Material shown section start

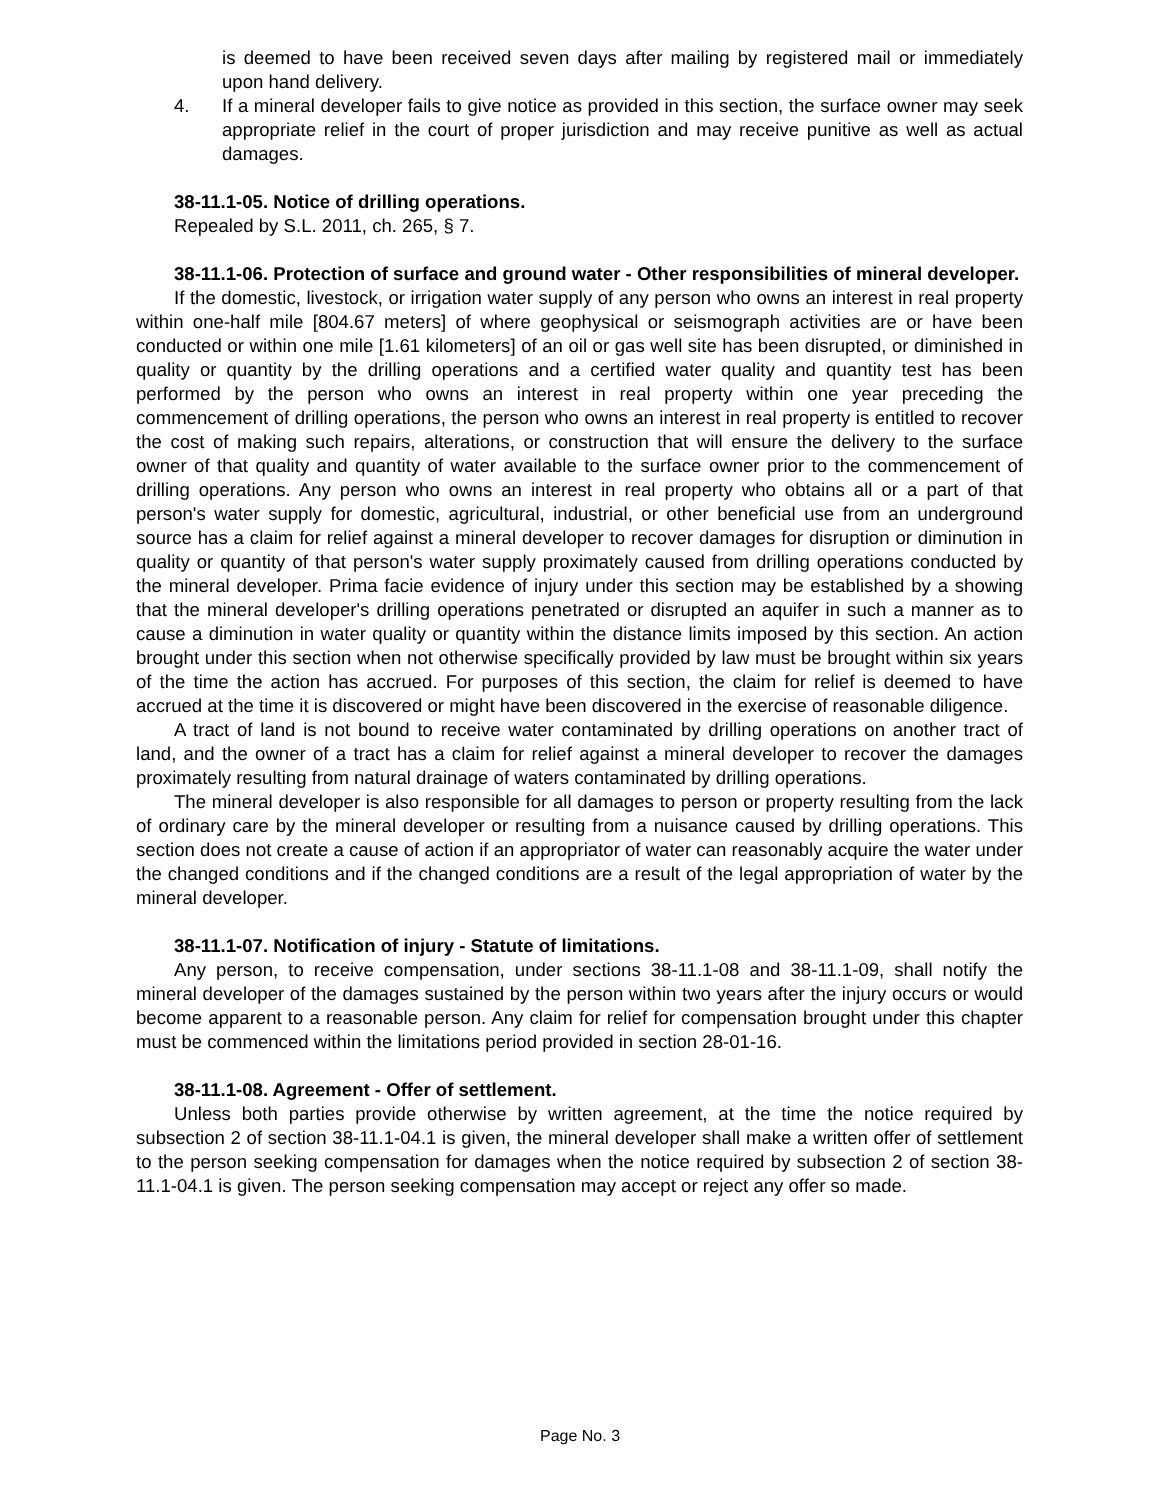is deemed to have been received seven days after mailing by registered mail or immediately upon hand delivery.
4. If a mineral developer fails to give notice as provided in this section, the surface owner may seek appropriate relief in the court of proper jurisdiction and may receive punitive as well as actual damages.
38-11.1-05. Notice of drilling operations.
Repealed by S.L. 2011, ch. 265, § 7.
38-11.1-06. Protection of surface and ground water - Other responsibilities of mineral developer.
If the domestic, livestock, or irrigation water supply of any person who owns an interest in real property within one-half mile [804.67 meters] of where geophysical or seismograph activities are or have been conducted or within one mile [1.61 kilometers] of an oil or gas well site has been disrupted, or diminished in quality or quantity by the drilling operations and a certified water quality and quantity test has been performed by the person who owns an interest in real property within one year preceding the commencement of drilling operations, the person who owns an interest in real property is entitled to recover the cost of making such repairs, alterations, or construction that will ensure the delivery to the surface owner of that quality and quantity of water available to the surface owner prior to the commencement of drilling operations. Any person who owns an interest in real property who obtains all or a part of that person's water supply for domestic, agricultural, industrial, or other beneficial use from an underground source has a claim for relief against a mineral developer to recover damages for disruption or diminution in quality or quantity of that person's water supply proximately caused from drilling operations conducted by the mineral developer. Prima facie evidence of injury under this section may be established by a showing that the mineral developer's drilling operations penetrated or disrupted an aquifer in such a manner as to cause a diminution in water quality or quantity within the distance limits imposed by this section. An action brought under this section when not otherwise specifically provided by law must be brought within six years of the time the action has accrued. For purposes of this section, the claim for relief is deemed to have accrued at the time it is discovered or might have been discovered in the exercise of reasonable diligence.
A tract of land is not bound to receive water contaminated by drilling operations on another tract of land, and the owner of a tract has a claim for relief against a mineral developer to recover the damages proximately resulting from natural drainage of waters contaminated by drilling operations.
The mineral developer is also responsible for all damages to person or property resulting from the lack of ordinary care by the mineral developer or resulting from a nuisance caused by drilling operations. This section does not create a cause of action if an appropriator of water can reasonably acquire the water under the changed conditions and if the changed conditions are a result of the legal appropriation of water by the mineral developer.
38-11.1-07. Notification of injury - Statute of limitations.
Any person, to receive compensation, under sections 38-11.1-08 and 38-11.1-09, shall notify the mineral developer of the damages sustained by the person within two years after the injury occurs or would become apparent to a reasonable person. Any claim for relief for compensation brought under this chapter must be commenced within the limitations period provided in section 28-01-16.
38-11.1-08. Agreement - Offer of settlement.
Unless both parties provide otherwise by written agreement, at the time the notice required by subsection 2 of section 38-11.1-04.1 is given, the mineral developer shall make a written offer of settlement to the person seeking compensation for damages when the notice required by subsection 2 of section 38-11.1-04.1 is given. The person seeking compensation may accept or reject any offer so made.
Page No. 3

Material shown section end

#### [How to complete this task]
Where a picture appears, skip it and copy the rest of the data word for word.

#### [Expected answer]
is deemed to have been received seven days after mailing by registered mail or immediately upon hand delivery.
4. If a mineral developer fails to give notice as provided in this section, the surface owner may seek appropriate relief in the court of proper jurisdiction and may receive punitive as well as actual damages.
38-11.1-05. Notice of drilling operations.
Repealed by S.L. 2011, ch. 265, § 7.
38-11.1-06. Protection of surface and ground water - Other responsibilities of mineral developer.
If the domestic, livestock, or irrigation water supply of any person who owns an interest in real property within one-half mile [804.67 meters] of where geophysical or seismograph activities are or have been conducted or within one mile [1.61 kilometers] of an oil or gas well site has been disrupted, or diminished in quality or quantity by the drilling operations and a certified water quality and quantity test has been performed by the person who owns an interest in real property within one year preceding the commencement of drilling operations, the person who owns an interest in real property is entitled to recover the cost of making such repairs, alterations, or construction that will ensure the delivery to the surface owner of that quality and quantity of water available to the surface owner prior to the commencement of drilling operations. Any person who owns an interest in real property who obtains all or a part of that person's water supply for domestic, agricultural, industrial, or other beneficial use from an underground source has a claim for relief against a mineral developer to recover damages for disruption or diminution in quality or quantity of that person's water supply proximately caused from drilling operations conducted by the mineral developer. Prima facie evidence of injury under this section may be established by a showing that the mineral developer's drilling operations penetrated or disrupted an aquifer in such a manner as to cause a diminution in water quality or quantity within the distance limits imposed by this section. An action brought under this section when not otherwise specifically provided by law must be brought within six years of the time the action has accrued. For purposes of this section, the claim for relief is deemed to have accrued at the time it is discovered or might have been discovered in the exercise of reasonable diligence.
A tract of land is not bound to receive water contaminated by drilling operations on another tract of land, and the owner of a tract has a claim for relief against a mineral developer to recover the damages proximately resulting from natural drainage of waters contaminated by drilling operations.
The mineral developer is also responsible for all damages to person or property resulting from the lack of ordinary care by the mineral developer or resulting from a nuisance caused by drilling operations. This section does not create a cause of action if an appropriator of water can reasonably acquire the water under the changed conditions and if the changed conditions are a result of the legal appropriation of water by the mineral developer.
38-11.1-07. Notification of injury - Statute of limitations.
Any person, to receive compensation, under sections 38-11.1-08 and 38-11.1-09, shall notify the mineral developer of the damages sustained by the person within two years after the injury occurs or would become apparent to a reasonable person. Any claim for relief for compensation brought under this chapter must be commenced within the limitations period provided in section 28-01-16.
38-11.1-08. Agreement - Offer of settlement.
Unless both parties provide otherwise by written agreement, at the time the notice required by subsection 2 of section 38-11.1-04.1 is given, the mineral developer shall make a written offer of settlement to the person seeking compensation for damages when the notice required by subsection 2 of section 38-11.1-04.1 is given. The person seeking compensation may accept or reject any offer so made.
Page No. 3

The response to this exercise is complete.